Stored items
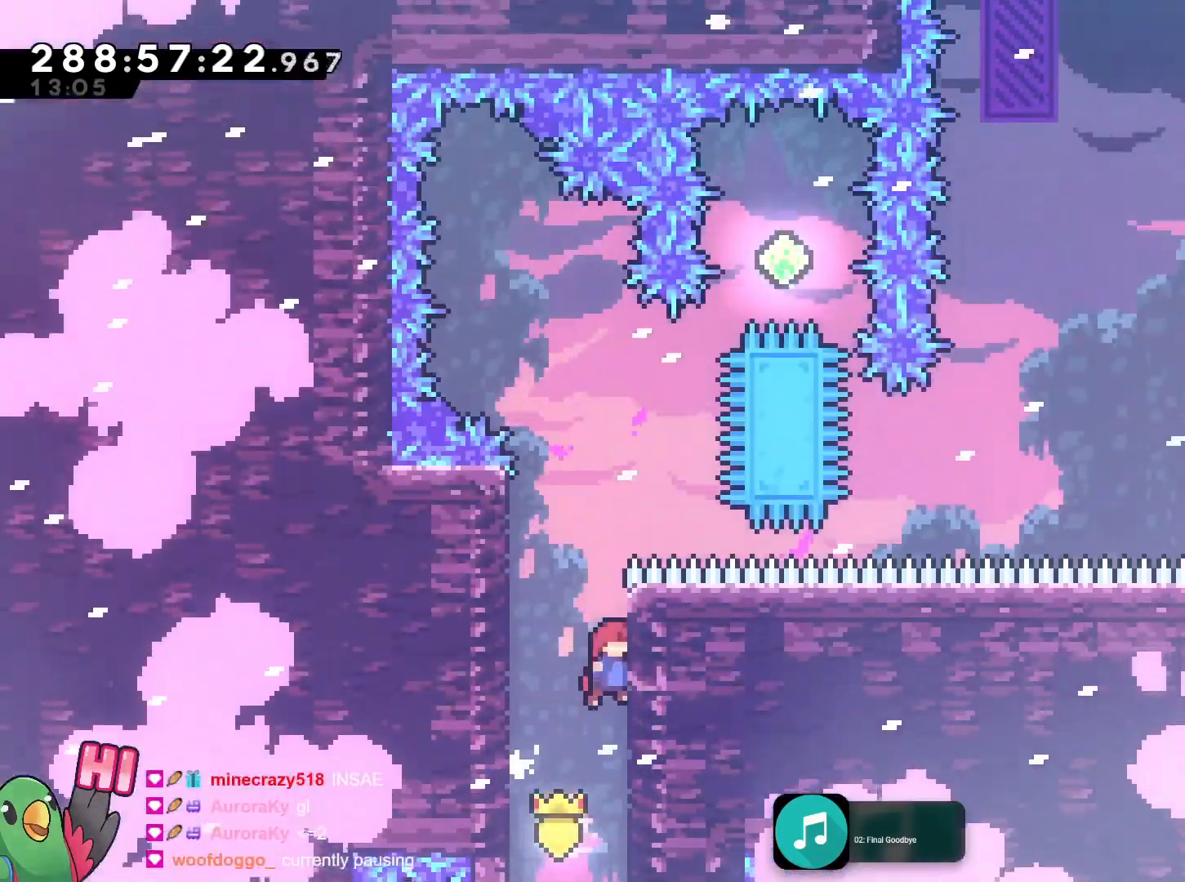
{"buttons": ["B"], "left_stick": "center", "right_stick": "center", "events": [[83, "B", "down"], [100, "left_stick", "left"], [250, "B", "up"], [383, "left_stick", "center"], [500, "B", "down"]]}
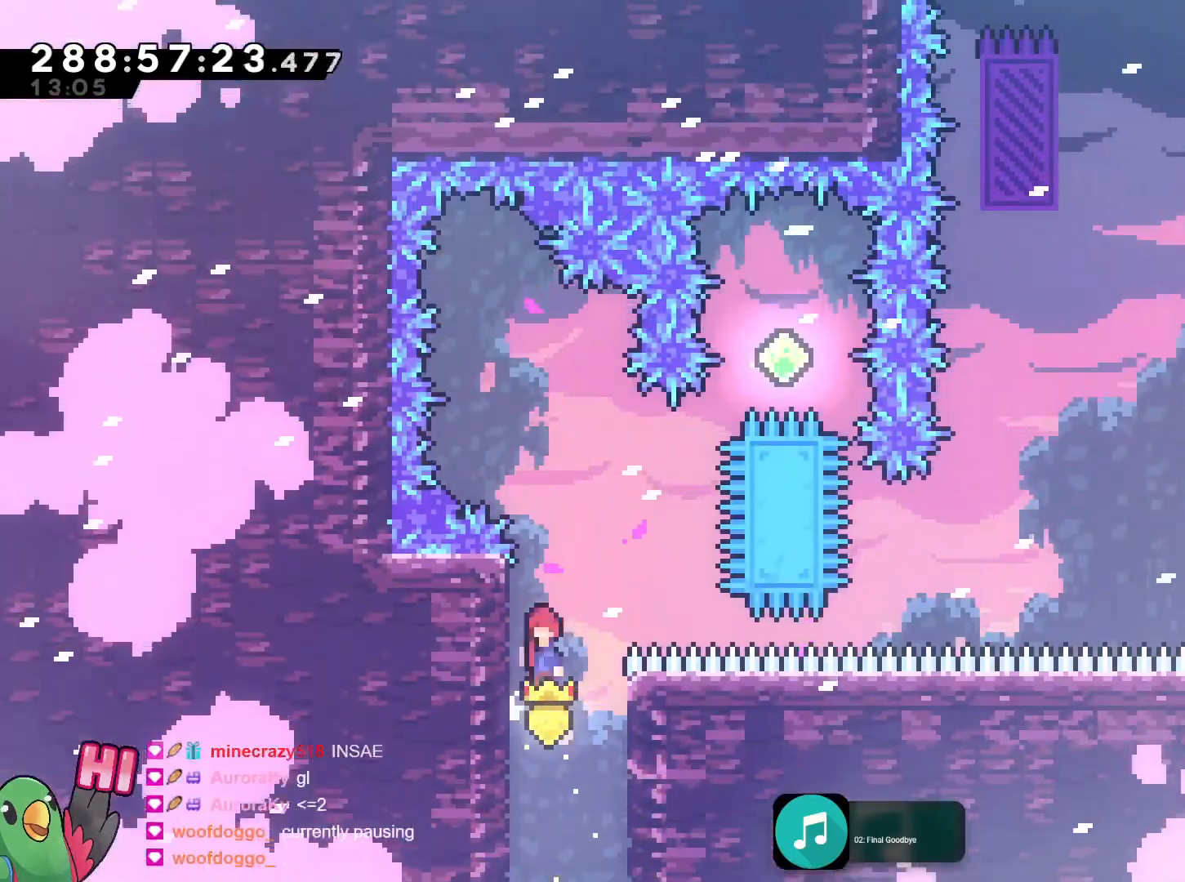
{"buttons": [], "left_stick": "left", "right_stick": "center", "events": [[300, "left_stick", "left"], [434, "B", "up"]]}
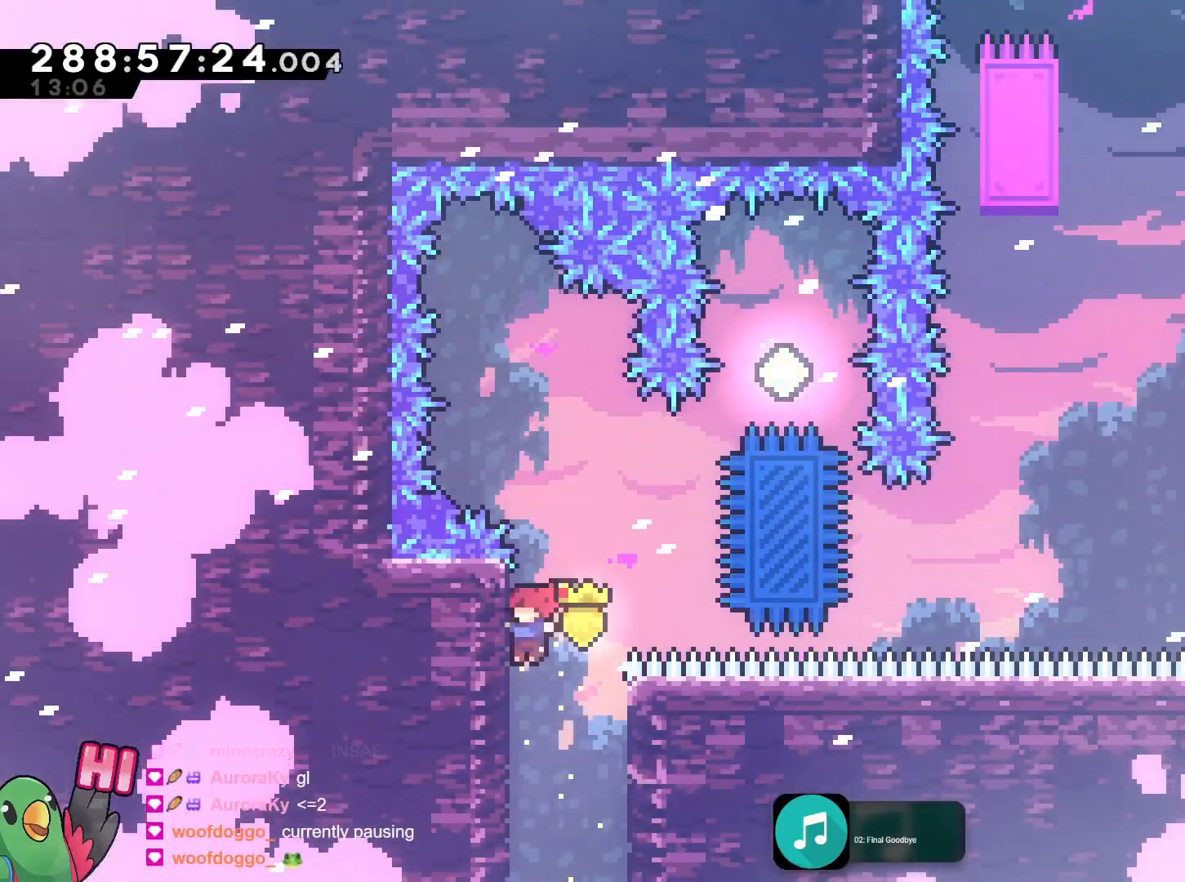
{"buttons": ["B"], "left_stick": "left", "right_stick": "center", "events": [[50, "left_stick", "center"], [133, "B", "down"], [467, "left_stick", "left"]]}
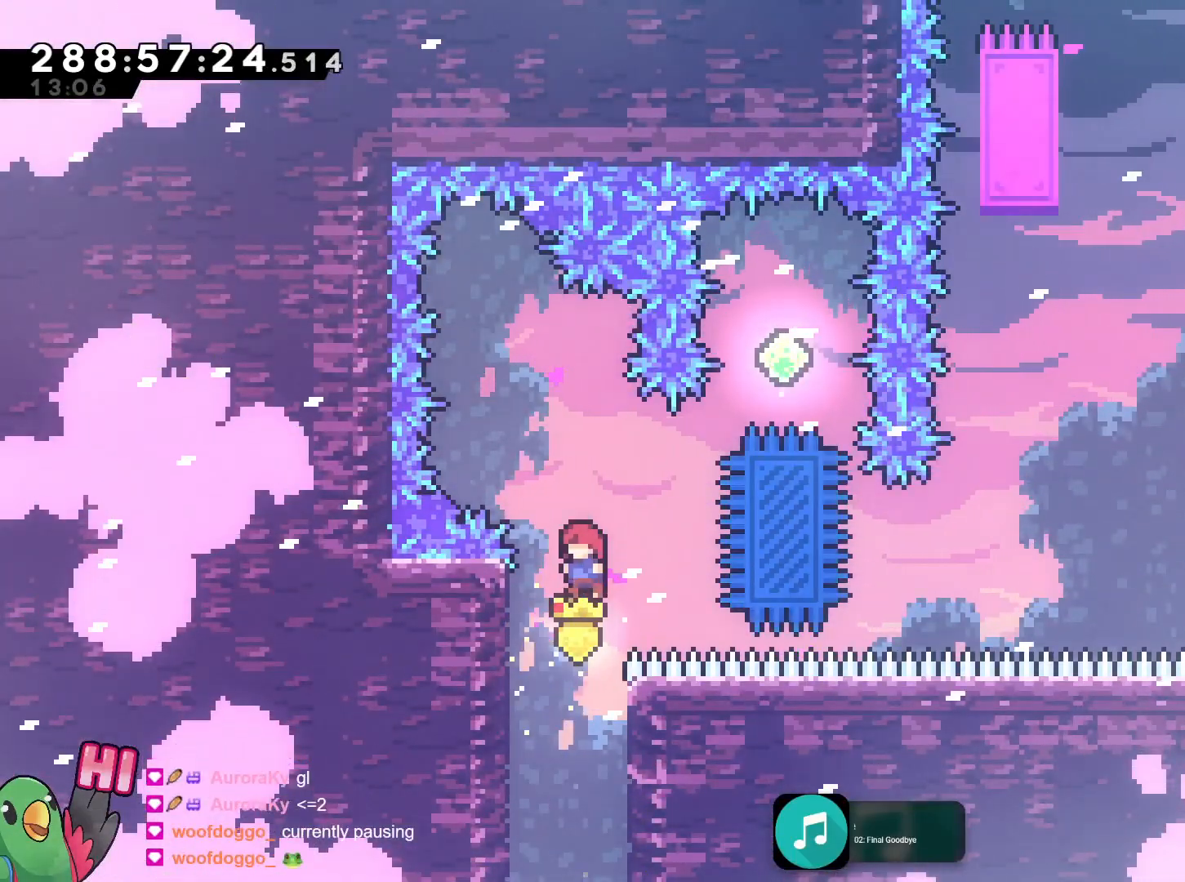
{"buttons": ["B"], "left_stick": "center", "right_stick": "center", "events": [[67, "B", "up"], [184, "left_stick", "center"], [267, "B", "down"]]}
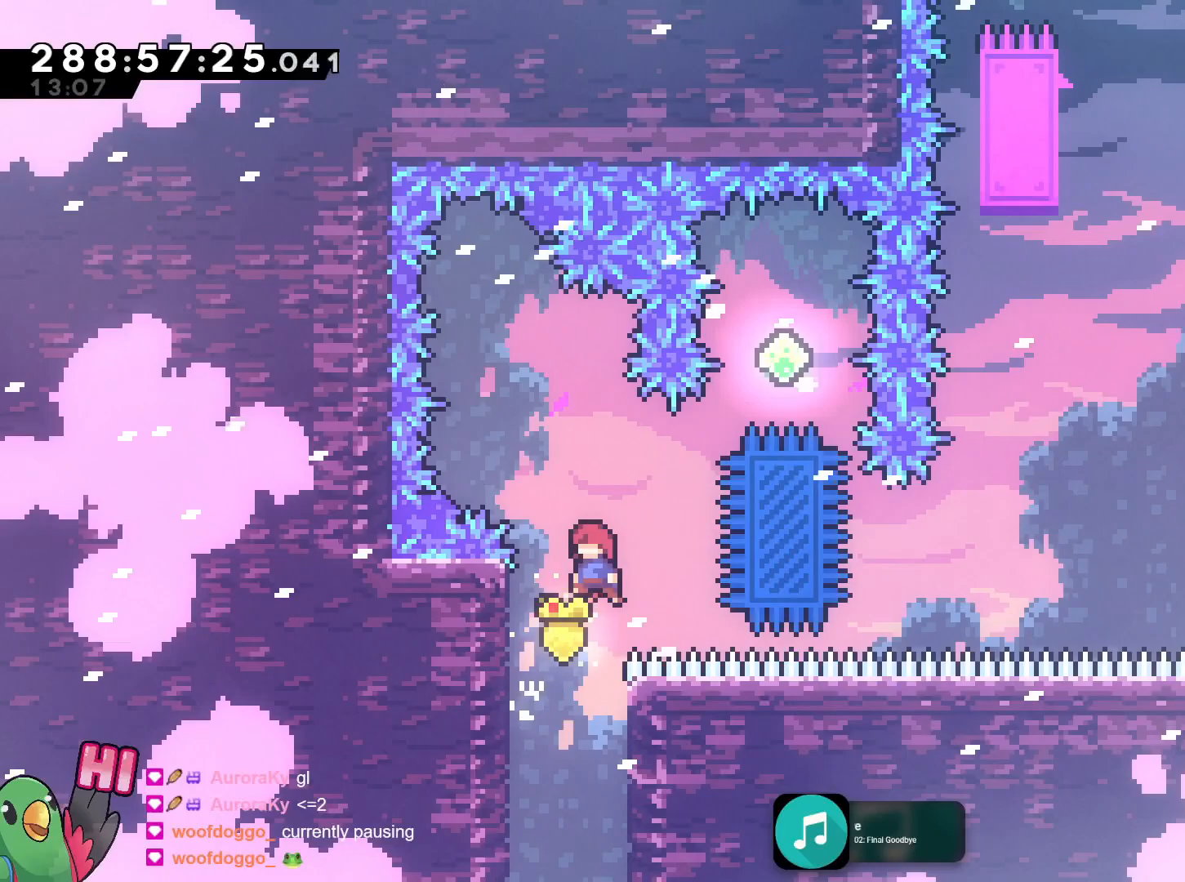
{"buttons": ["B"], "left_stick": "center", "right_stick": "center", "events": [[83, "left_stick", "left"], [200, "B", "up"], [283, "left_stick", "center"], [417, "B", "down"]]}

● **Required work**
Above are records with pictures; repeat them exactly, but without the pictures.

● **Task result**
{"buttons": ["B"], "left_stick": "center", "right_stick": "center", "events": [[83, "B", "down"], [100, "left_stick", "left"], [250, "B", "up"], [383, "left_stick", "center"], [500, "B", "down"]]}
{"buttons": [], "left_stick": "left", "right_stick": "center", "events": [[300, "left_stick", "left"], [434, "B", "up"]]}
{"buttons": ["B"], "left_stick": "left", "right_stick": "center", "events": [[50, "left_stick", "center"], [133, "B", "down"], [467, "left_stick", "left"]]}
{"buttons": ["B"], "left_stick": "center", "right_stick": "center", "events": [[67, "B", "up"], [184, "left_stick", "center"], [267, "B", "down"]]}
{"buttons": ["B"], "left_stick": "center", "right_stick": "center", "events": [[83, "left_stick", "left"], [200, "B", "up"], [283, "left_stick", "center"], [417, "B", "down"]]}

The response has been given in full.